The technology tree is vast and incredibly dynamic and every game you will randomly have or not have certain non-core techs. This means that even in a game where everyone is human or another species, they will all be very different. One side might have advanced energy weapons, while another specialises in biotech. Each species has a leaning in what they are likely to be given - except humans, as ever the jack of all trades master of none.
Every species has its own method of FTL. Humans use a node drive which allows them to travel between gravity wells using gravitational fractures in space time called node lines. This is fast, but direction restricted and they cannot stop en route.
The Hivers on the other hand (bugs), have no FTL but have gate ships. They travel everywhere sublight (needs a little suspension of disbelief, since while VERY slow this is still impossibly fast for the sake of the game) and when they get there they set up gate ships for instantaneous travel later.
The Tarka (lizards) have traditional warp middling in speed, the Zuul bore their own node lines which they have to maintain, but can't use natural ones. There are six sides in total, all different - I'm quite fond of the Liir (wale/dolphin type species).

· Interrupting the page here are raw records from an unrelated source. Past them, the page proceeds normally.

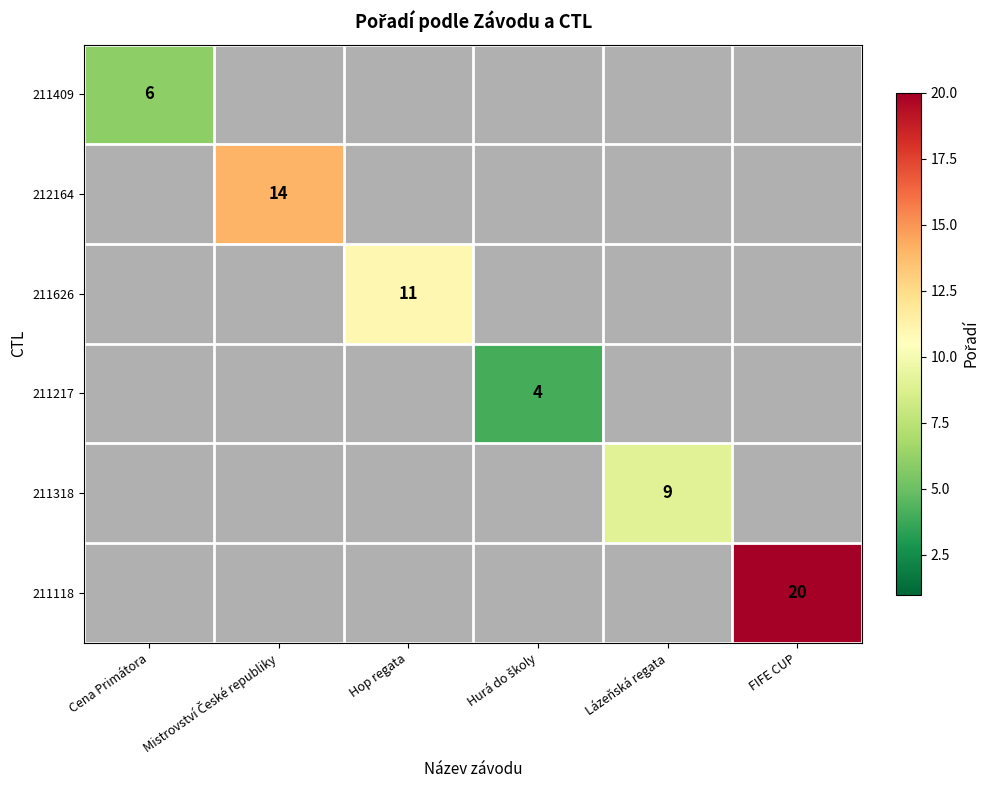

Count the number of categories in the chart.

6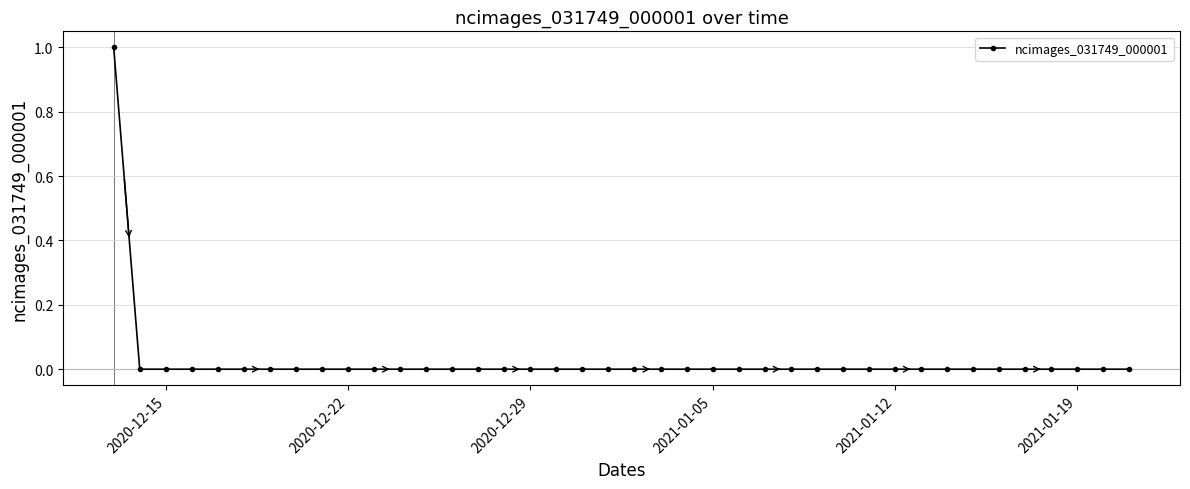

Reading left to right, transcribe all the data shown in this chart.

1	0	0	0	0	0	0	0	0	0	0	0	0	0	0	0	0	0	0	0	0	0	0	0	0	0	0	0	0	0	0	0	0	0	0	0	0	0	0	0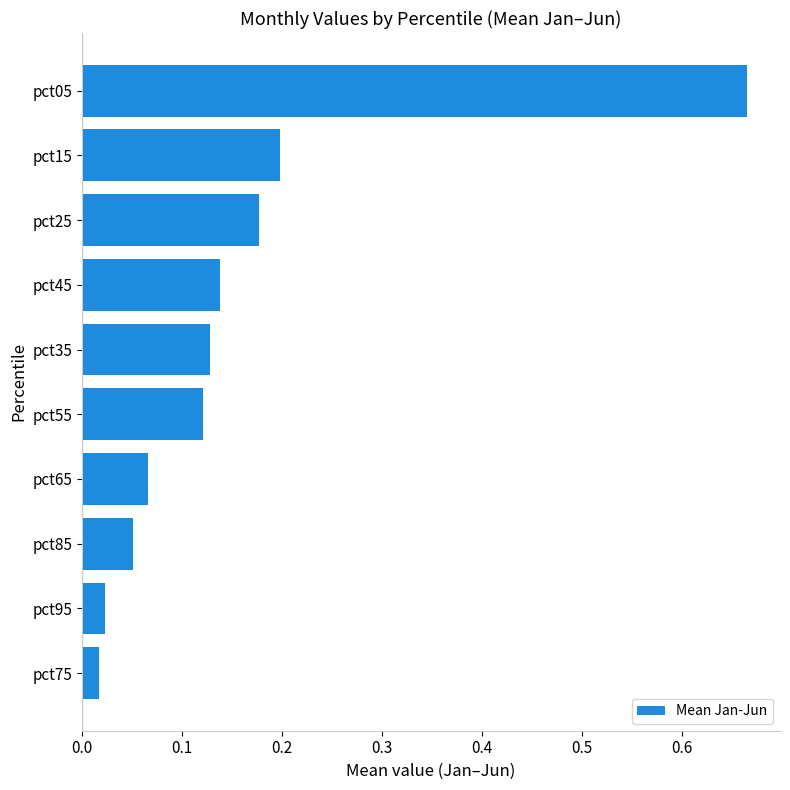

What is the difference between the maximum and second lowest values?

0.6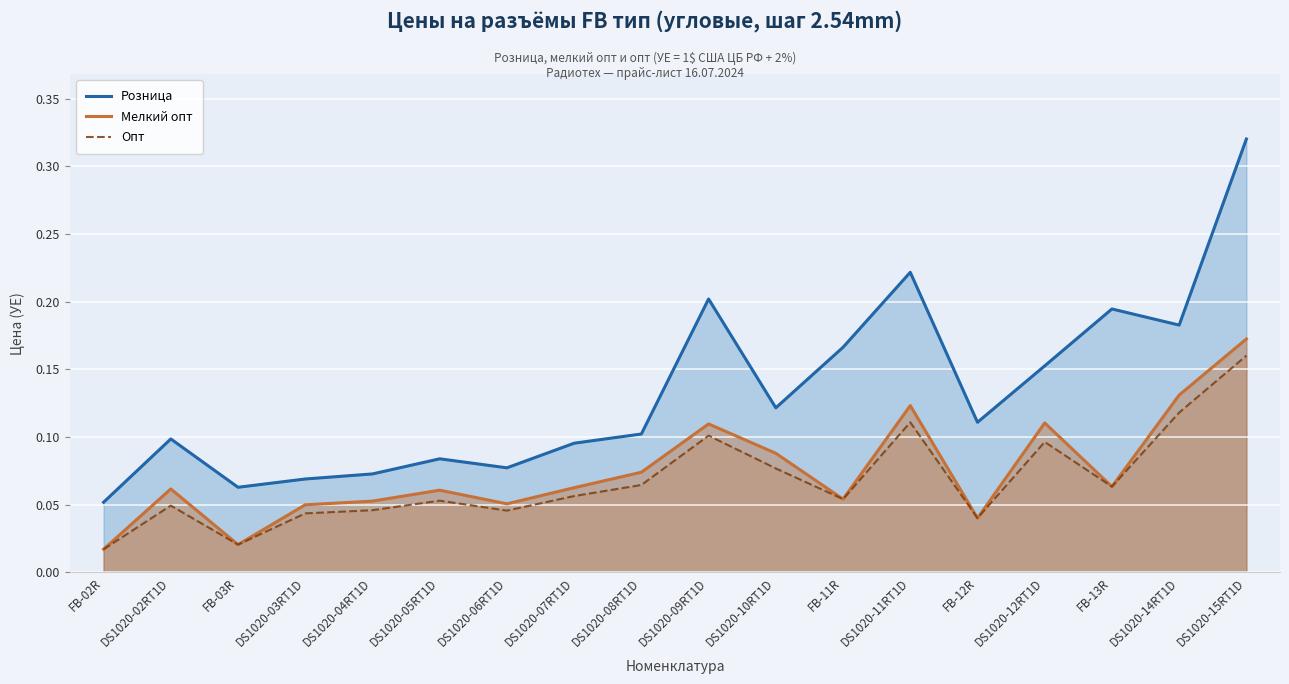

What position from the right is DS1020-05RT1D?

13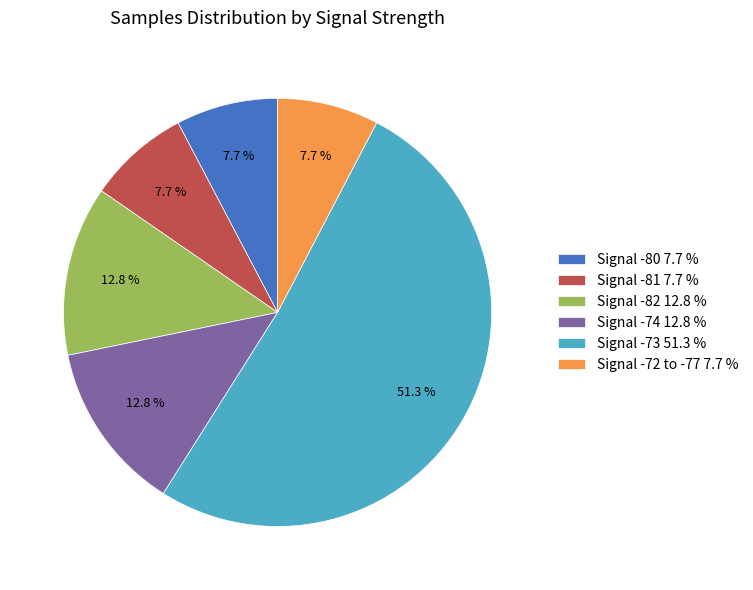

Is the sum of Signal -74 12.8 % and Signal -82 12.8 % greater than half?

No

You can design your own ships. As you progress in research you unlock different modules and you can totally customize and name your own ship classes. Even within a module you can vary the weapon mounted on the hard point. I'm enjoy the spinal mount module for destroyers (the smallest ships size), it lets you give them a big cruiser sized gun. Obviously you can also customise maneuverability and scanning capability and all sorts.
Strategically it's turn based, but drops into real time for individual space battles. Within this you have great fleet control and can target specific enemy systems and weapon mounts.
Additionally, it has amazing maps with fantastic random encounters. The maps are 3d and you can have spiral galaxies, clusters, spheres, customize how many stars, almost anything you can think of. Von Neuman machines wander around and will randomly attack colonies, there are also lots of other great ones for which I won't spoiler the surprise.
On maps bigger than 50 stars, every turn after turn one hundred, there's a one percent chance he (or another 'grand menace') will show up. You get one per game.
There's also a great trade system, involving securing galactic grid sectors, assigning them freighters and having to keep them escorted to fend off raiders. You can even raid enemy trade routes.
Finally, this game manages to be awesome and hilarious. The human engineer voice who tells you how ship design and construction is going is basically Scotty from Star Trek. They manage to tastefully reference every sci-fi and still keep it good. Stargates, hyperdrive, photon torpedoes, it's all there.